En verdad, él, más en este último periodo, en estas conversaciones sentidas e imaginadas, en esos otros diálogos prudentes, callados, a los que imaginaba un desarrollo de un romanticismo casi ingenuo, lo cual no invalidaría un amor todavía latente, acaso se descubría ilusionado, más identificado, en un mañana más cercano, en una concreción sentida más allá de los cinco besos virtuales o de unos relatos que siquiera seguían siendo ciertos en otra realidad o de un mal sueño que afrontaba una realidad diáfana, estremecida; inclusive desdoblaba, en determinados contextos que concebían alguna reciprocidad con sus sentimientos, un camino en solitario para superar el cerrojo decisivo de la relación, la que yació particular, despectiva, excesiva, y no obstante perdonada por su justificación en una impaciencia insoportable y cruda que a ella obligó a terminarla. La tarde oscura, de tímida tormenta.

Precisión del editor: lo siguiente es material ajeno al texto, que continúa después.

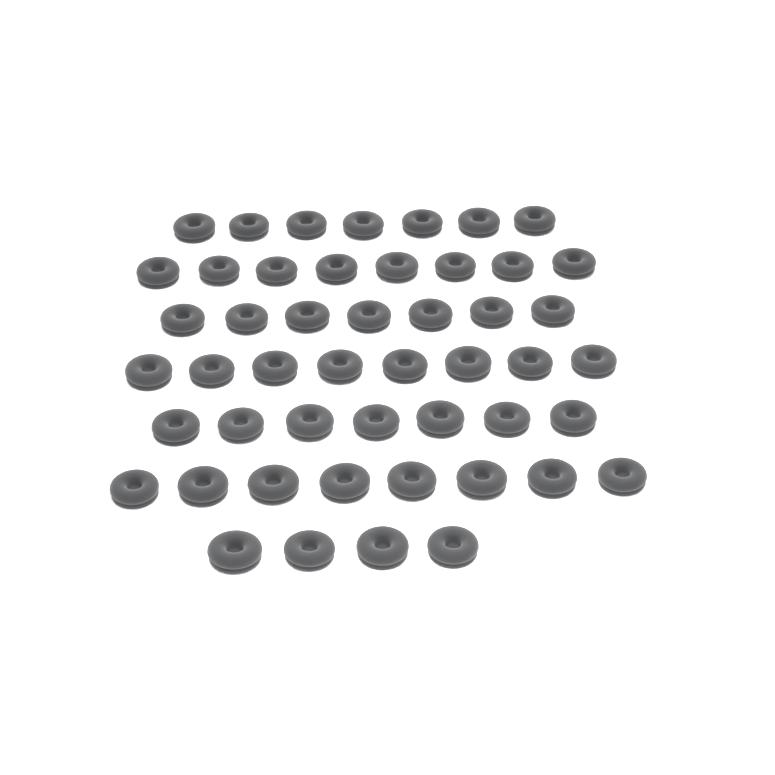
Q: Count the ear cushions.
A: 49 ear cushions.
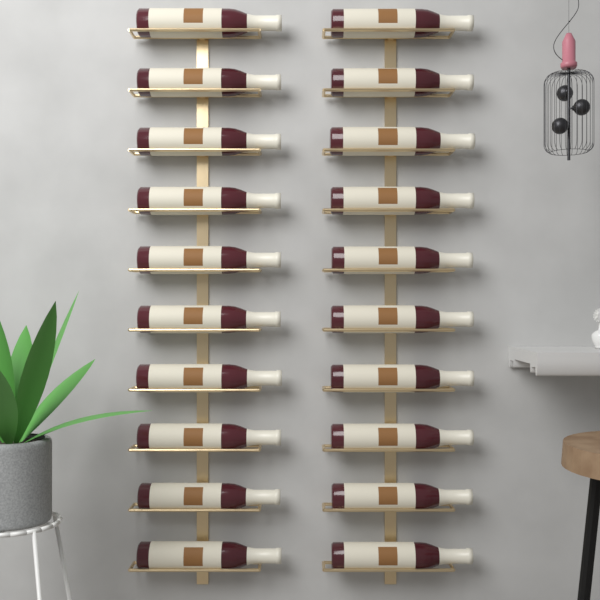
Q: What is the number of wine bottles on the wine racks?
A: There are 20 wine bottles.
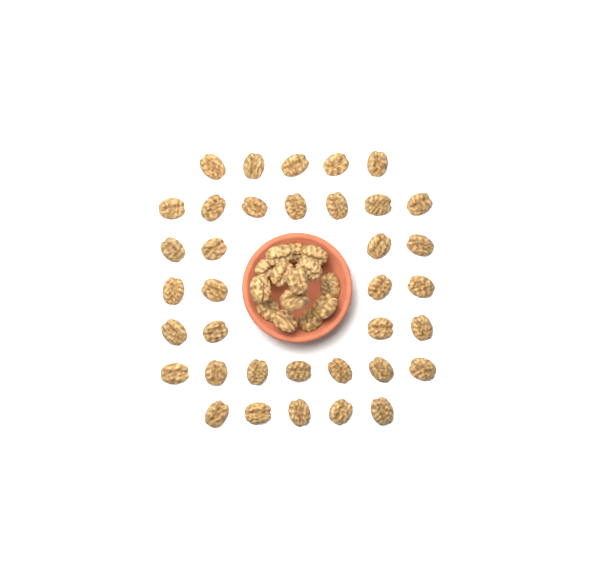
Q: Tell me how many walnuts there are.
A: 50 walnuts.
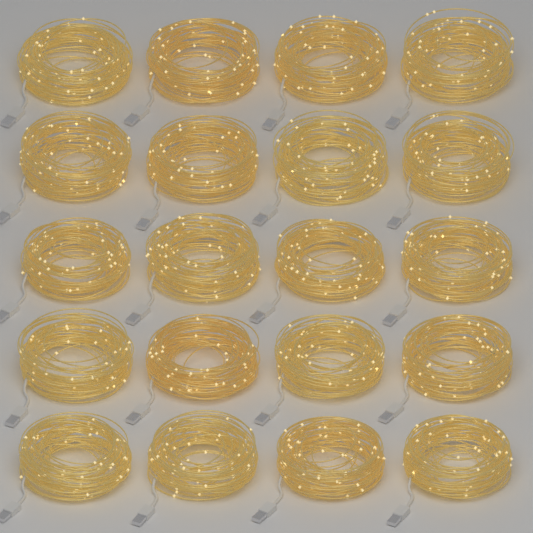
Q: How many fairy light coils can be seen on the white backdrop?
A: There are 20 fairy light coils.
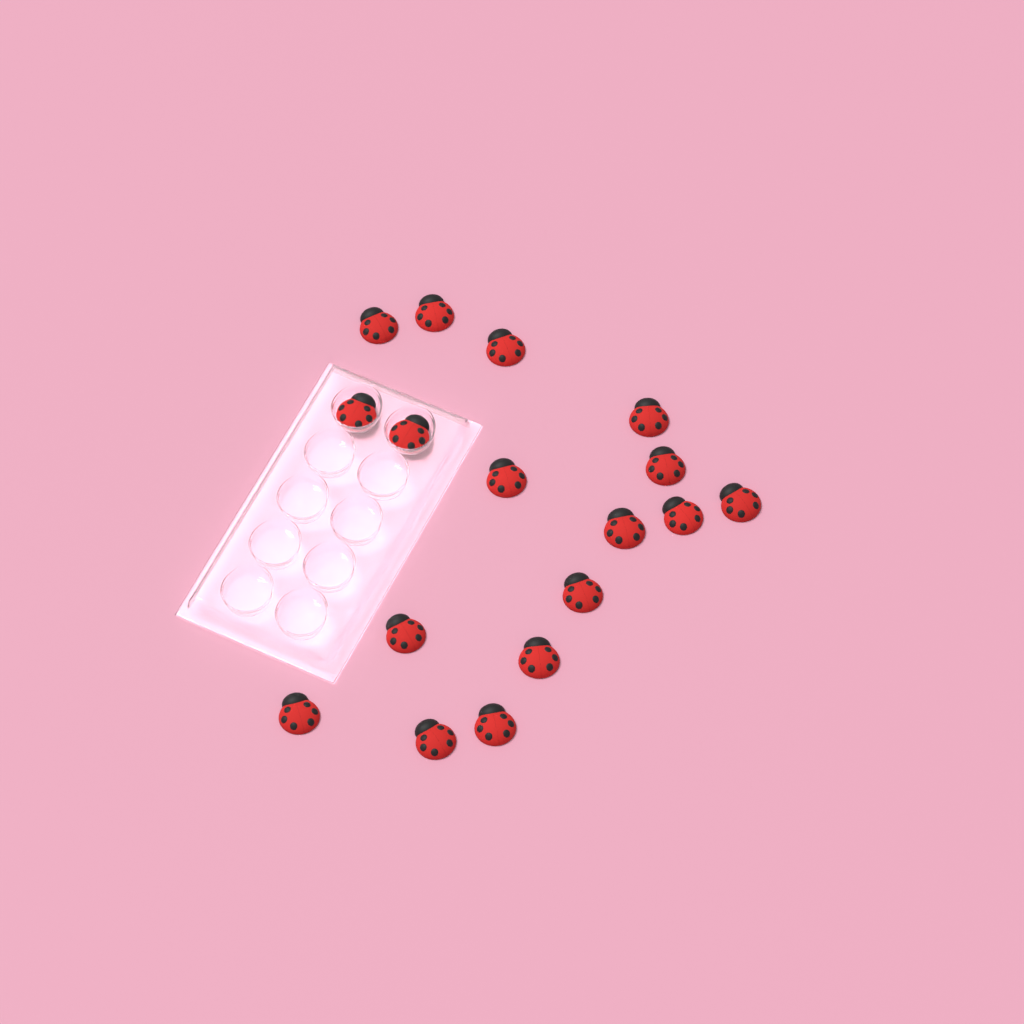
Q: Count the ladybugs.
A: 17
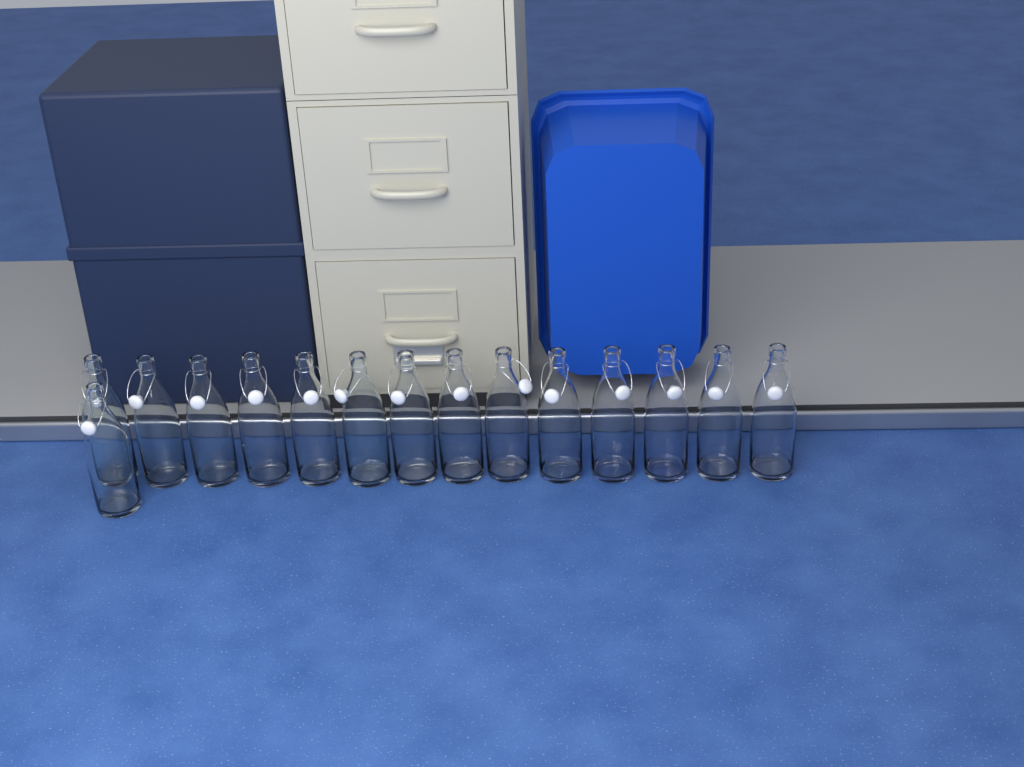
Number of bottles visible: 15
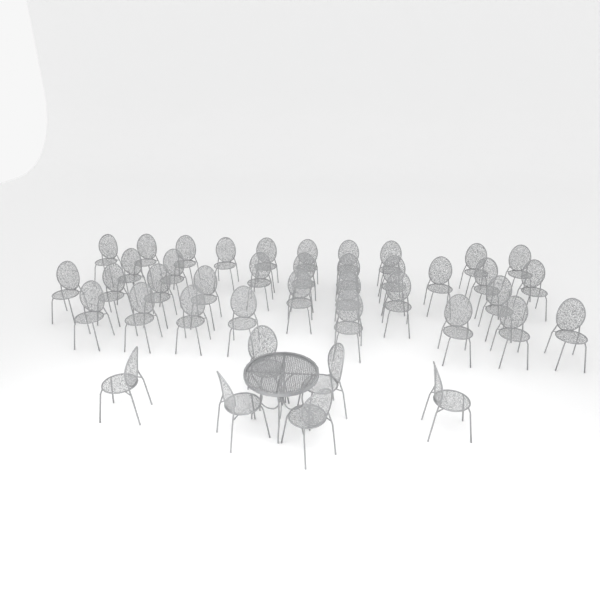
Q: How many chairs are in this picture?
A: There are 41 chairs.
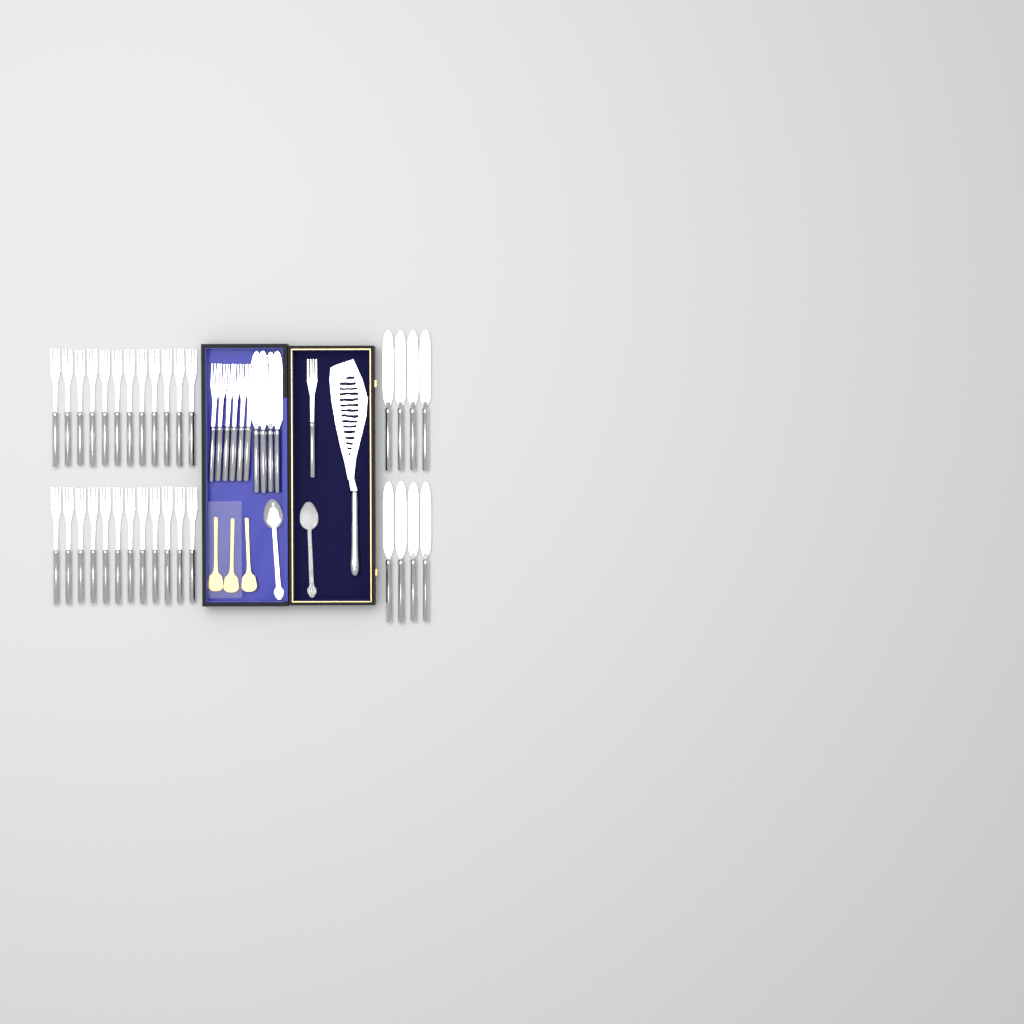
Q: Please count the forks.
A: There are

Un camino solitario que del mismo modo a él ayudaba a soportar la monotonía de sus días, el invierno permanente, como este inasible ensayo en un viernes que tenía que ser Otoño pero de calor insobornable y receloso. Y en los paseos por noches que anhelaban la caricia del frescor, el aliento húmedo de los susurros, reconocía el dolor emocional, la consciencia de la herida, y el motivo para redimirla. Y en el ensimismamiento de un gato que anunciaba los cambios, los sigilos de otros mundos a los que se llegaba con inocencia, con aventuras fantásticas, con la épica de unas quimeras redentoras de atonías y rutinas, los derrames de colores, del perro amarrado a la verja de un bar en cuyos ojos se traslucía la bondad del destino, de los niños aburridos, solos, en su vaivén sin vida en columpios de un parque ruidoso, entre sesgos y contraluces, él asumía su compasión, la suya. Y en las parejas que veía y se detenía para aprehender su esencia, jóvenes y ancianas, unidas por las manos, enlazadas a un beso eterno, juntas observando su indemnidad frente a vacíos pavorosos, reflexionaba con atención, paladeaba el presente, la vida que todavía le quedaba por vivir y a experimentarla con sentido y con todos los sentidos. La vida acaso sin ella. Y en los momentos de enrarecida soledad, adolorida, más cuando estaba rodeado de gente, más cuando se planteaba la idea de no volver a enamorarse más, cuando lo pasaba tan mal, o peor que lo habitual, alejadas o sometidas las otras catástrofes de un pavor aún más espantoso, entonces, comprendía que tenía que salir de esta espiral negativa, de esforzarse por dejar salir de sus entrañas lo malo y llenarse de cuanto le recordara quien era y de cuanto ambicionaba vivir. Salir. El poder de decidir, de querer y modelar su presente. Y en estos crepúsculos de verano, los más intensos, los más conmovedores, pedía perdón a la vida por no vivirla, perdón a ella por no hacerla vivir junto a él, perdón al pasado, perdón a un presente condicionado que reclamaba insistentemente su atención, su importancia, a pedirse perdón a sí mismo como la llave indispensable para seguir adelante.

Por esto, en esta carta que quizás ella no viera, jamás leyera, agradeciéndole al de más abajo su confianza y ayuda, él exigía, la requería para que nunca, por favor, se escudara en que no había nada y porque el tiempo se había encargado de curarlo todo. Alentaba a este tiempo taimado en desplegar la coyuntura para el encuentro, de los dos, premeditado o predestinado, daba lo mismo, para liquidar la deuda, con un mirar a los ojos, palabras al oído, quizás una mano sobre la otra, afrontar la ruptura, comprometidos en dejarlo atrás, en una memoria dichosa e incluso ahora didáctica, y al menos profundizar, acercar tantas reuniones de una amistad importante que los haría crecer en mejores personas.

El tiempo no lo cura todo, no, porque del mismo modo que ellos jamás fueron amigos, ni novios, sino una conjunción de palabras, o en la personificación de unos versos recién leídos de Elvira Sastre, los de "dos personas olvidándose solo están queriéndose de otra manera", continuaban permaneciendo en el gran abismo de un intermedio que bastante les dolía, ambos tirando de los pesos de un tiempo inevitable, con divergencia, con mentiras. Dolía. Dolía la herida por la que se les escapaba la vida, el mismo tiempo que nada cura y el que acaba con todo.